## Activity A
From the bukeoguk text's opening description of the dish, list every ingredient it names.
## Activity B
Render this sentence from the bukeoguk text in Spanish: "Skip the toasting step and the broth tastes thin and faintly fishy."

Bukeoguk
Korean

Bukeoguk

Pale broth of shredded dried Alaska pollack (bukeo-chae) cooked in sesame oil, finished with silken tofu, beaten egg, and scallion — Seoul's classic morning-after-drinking remedy.

Easy30 min

Where it comes from

Bukeo (dried Alaska pollack) is made by hanging the fish through Gangwon Province winters — the Hwangtae version is freeze-dried in repeated freeze-thaw cycles in the Inje and Pyeongchang highlands. The shredded form (bukeo-chae) entered Seoul cooking in the early 20th century when rail brought it cheaply south. The morning-after-drinking association is documented in mid-century Seoul newspapers, which described it as the unofficial breakfast of the Jongno white-collar district. Methionine and aspartic acid in dried pollack are the chemical basis of the folk hangover claim.

On the plate

A milk-pale broth thickened by toasted pollack and sesame, scattered with feathered egg ribbons and pale-yellow tofu cubes. The first sip is round and slightly oily — the sesame oil has emulsified into the broth — and the dried-fish savouriness reads as cleaner than anchovy or kelp alone. Strands of pollack still have a fibrous bite. Spoon over rice and the bowl feels reparative; many Seoul households serve this on the morning of a hangover. Skip the toasting step and the broth tastes thin and faintly fishy.

Collected data entries
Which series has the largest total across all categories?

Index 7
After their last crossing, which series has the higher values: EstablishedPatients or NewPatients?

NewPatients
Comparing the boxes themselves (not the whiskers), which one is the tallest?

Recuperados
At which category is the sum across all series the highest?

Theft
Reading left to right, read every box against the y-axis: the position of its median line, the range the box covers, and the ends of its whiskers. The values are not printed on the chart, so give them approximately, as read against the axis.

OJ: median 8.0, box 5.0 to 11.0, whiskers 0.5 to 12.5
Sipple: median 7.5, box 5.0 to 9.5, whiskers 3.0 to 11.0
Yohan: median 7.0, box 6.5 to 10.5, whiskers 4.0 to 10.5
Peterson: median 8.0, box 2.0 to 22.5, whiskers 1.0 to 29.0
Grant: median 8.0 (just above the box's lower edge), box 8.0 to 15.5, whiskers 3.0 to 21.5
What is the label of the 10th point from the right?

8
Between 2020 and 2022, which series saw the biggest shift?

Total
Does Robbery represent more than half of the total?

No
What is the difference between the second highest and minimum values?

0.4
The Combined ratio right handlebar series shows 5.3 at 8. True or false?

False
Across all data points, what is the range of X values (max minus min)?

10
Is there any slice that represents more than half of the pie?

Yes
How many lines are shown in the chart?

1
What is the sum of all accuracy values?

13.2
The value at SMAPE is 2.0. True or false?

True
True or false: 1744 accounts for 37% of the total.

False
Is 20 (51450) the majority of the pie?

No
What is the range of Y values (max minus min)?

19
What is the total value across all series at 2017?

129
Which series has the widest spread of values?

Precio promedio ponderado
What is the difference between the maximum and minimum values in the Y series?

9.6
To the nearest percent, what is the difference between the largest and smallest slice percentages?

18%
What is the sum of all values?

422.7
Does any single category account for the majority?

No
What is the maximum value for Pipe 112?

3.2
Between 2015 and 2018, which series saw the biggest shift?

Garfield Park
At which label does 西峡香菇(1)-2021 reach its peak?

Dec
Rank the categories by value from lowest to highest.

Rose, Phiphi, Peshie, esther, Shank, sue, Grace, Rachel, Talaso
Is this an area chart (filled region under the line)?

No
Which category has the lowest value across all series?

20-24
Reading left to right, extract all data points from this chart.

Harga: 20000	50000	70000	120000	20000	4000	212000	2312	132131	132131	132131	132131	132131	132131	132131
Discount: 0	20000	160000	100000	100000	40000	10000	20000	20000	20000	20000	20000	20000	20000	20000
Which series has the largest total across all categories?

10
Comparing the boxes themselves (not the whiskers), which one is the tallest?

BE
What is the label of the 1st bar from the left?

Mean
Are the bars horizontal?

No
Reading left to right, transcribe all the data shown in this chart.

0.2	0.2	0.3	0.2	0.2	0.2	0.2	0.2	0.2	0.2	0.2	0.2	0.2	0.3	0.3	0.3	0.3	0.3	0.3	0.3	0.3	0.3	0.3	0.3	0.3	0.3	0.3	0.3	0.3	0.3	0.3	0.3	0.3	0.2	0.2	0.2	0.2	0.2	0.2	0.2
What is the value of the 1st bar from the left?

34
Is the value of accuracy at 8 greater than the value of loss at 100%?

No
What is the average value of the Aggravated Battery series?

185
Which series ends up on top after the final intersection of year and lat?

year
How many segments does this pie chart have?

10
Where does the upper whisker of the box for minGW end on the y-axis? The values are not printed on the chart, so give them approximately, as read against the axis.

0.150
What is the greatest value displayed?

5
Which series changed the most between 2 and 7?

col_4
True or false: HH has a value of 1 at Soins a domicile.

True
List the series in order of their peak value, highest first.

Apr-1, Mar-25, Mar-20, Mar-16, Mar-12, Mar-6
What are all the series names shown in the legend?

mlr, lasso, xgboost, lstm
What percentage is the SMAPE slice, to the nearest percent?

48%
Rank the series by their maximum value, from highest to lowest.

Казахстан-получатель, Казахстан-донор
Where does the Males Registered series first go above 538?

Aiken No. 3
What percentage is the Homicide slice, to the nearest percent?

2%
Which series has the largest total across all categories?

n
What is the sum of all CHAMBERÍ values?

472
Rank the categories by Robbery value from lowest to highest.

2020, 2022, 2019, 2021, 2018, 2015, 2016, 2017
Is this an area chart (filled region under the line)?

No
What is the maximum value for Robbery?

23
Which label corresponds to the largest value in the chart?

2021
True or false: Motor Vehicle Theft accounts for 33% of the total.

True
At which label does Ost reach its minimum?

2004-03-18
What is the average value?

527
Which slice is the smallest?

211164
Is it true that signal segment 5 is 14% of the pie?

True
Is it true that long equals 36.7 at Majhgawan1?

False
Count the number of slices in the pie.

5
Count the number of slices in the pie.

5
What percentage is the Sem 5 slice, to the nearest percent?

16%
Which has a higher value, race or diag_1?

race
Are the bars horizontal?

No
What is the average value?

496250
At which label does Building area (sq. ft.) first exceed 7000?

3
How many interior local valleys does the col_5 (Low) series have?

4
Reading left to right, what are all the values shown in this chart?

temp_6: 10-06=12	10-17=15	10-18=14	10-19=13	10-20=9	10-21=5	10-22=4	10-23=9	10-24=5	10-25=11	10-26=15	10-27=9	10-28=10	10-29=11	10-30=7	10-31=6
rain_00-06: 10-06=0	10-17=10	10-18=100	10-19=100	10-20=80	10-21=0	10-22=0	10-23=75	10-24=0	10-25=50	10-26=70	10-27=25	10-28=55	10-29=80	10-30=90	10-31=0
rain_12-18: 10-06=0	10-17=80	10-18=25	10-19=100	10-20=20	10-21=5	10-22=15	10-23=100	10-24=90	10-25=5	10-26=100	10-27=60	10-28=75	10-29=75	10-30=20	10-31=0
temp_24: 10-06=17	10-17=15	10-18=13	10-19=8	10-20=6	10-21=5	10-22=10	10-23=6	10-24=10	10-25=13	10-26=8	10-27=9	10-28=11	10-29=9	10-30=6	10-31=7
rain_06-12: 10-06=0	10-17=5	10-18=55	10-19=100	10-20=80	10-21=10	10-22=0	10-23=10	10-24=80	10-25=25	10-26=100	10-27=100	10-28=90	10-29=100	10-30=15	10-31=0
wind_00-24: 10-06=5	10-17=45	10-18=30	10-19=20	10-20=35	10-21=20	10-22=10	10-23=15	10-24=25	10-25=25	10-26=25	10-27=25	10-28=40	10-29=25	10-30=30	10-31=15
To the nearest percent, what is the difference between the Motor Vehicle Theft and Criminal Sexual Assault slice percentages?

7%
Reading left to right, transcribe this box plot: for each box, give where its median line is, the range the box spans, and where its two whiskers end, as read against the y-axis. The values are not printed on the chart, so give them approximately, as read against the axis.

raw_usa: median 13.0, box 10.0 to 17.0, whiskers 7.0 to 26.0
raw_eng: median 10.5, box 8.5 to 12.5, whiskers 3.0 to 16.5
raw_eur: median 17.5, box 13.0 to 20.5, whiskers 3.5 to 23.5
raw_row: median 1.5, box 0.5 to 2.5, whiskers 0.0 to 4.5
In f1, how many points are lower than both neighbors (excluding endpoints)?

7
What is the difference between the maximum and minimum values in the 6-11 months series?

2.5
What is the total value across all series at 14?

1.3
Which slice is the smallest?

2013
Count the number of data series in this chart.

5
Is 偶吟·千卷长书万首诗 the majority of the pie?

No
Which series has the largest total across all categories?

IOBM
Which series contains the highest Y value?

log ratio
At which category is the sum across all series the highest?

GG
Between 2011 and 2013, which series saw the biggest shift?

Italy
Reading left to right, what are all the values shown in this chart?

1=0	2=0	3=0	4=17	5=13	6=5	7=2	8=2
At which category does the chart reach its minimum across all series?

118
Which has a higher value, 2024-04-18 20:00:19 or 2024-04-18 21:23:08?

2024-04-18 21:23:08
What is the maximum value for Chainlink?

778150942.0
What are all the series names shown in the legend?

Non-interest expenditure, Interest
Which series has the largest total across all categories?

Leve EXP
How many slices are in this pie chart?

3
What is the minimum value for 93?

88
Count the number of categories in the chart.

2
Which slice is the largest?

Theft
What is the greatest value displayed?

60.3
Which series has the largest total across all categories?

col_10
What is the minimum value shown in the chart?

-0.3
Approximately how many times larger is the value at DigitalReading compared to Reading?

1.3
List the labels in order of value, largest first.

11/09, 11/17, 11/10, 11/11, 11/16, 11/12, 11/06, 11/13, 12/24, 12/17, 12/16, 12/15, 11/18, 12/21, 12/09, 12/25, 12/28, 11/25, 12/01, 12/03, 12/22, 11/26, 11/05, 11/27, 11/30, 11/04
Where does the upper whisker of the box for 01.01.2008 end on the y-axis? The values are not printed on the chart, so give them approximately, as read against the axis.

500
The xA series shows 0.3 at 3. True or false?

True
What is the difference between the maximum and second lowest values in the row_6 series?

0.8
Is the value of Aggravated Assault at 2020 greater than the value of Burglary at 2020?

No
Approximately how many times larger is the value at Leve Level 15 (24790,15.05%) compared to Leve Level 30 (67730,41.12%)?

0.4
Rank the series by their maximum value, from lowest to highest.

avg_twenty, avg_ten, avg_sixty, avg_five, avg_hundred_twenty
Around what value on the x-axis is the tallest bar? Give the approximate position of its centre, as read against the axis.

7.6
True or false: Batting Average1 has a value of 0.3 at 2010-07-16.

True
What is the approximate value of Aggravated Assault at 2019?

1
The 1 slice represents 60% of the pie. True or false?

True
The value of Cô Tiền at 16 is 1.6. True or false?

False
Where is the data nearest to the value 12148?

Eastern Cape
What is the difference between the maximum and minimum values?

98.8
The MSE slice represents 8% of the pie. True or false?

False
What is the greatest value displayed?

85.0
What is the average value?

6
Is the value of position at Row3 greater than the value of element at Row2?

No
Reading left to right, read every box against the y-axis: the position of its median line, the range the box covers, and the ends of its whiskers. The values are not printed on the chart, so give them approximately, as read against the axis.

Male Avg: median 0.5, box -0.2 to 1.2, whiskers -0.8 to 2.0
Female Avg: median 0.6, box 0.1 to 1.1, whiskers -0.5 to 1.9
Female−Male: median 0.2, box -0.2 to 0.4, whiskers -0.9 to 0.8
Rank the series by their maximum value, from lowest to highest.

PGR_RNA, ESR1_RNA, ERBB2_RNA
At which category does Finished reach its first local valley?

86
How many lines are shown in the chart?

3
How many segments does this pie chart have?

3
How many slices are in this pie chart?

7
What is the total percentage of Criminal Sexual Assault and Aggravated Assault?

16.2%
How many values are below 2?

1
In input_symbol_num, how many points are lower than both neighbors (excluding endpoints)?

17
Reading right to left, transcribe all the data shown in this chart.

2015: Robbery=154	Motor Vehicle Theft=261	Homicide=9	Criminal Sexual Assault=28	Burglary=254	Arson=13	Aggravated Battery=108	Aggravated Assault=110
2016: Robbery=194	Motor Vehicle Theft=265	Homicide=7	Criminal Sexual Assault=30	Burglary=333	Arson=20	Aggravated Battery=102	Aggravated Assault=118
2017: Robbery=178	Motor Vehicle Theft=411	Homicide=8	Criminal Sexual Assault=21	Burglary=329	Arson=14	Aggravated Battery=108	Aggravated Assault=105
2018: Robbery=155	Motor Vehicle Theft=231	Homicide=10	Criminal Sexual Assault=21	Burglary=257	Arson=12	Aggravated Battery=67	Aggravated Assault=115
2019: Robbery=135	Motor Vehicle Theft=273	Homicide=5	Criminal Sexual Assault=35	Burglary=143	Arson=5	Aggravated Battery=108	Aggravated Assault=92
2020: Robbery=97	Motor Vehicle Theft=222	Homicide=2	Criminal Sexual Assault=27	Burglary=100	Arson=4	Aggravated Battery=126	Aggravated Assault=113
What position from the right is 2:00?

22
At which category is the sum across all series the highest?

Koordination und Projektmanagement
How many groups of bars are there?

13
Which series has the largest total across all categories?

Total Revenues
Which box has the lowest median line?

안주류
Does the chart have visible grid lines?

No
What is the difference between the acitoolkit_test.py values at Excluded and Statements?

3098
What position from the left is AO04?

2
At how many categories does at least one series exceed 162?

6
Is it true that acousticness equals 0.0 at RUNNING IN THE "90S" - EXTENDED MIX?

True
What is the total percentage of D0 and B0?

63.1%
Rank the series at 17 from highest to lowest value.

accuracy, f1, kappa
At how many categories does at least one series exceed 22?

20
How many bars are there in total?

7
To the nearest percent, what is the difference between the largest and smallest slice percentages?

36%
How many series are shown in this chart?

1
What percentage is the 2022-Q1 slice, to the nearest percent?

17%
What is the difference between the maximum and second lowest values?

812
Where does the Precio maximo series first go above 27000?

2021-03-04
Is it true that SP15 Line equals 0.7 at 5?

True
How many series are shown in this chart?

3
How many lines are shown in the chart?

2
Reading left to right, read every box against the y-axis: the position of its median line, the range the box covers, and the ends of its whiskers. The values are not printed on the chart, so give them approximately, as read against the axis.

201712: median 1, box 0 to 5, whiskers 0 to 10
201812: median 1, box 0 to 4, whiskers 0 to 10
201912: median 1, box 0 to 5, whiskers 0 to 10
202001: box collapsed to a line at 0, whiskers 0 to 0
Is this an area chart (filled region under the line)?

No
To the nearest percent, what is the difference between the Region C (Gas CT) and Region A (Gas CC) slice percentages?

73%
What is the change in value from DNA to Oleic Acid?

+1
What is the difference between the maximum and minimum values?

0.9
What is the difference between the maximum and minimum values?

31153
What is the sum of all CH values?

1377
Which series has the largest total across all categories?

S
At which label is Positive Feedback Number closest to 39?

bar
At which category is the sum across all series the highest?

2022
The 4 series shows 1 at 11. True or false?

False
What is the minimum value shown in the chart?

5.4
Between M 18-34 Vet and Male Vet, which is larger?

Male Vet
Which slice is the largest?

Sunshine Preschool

## Task response A
Shredded dried Alaska pollack (bukeo-chae)
Sesame oil
Silken tofu
Beaten egg
Scallion

## Task response B
Si se omite el paso del tostado, el caldo sabe insípido y ligeramente a pescado.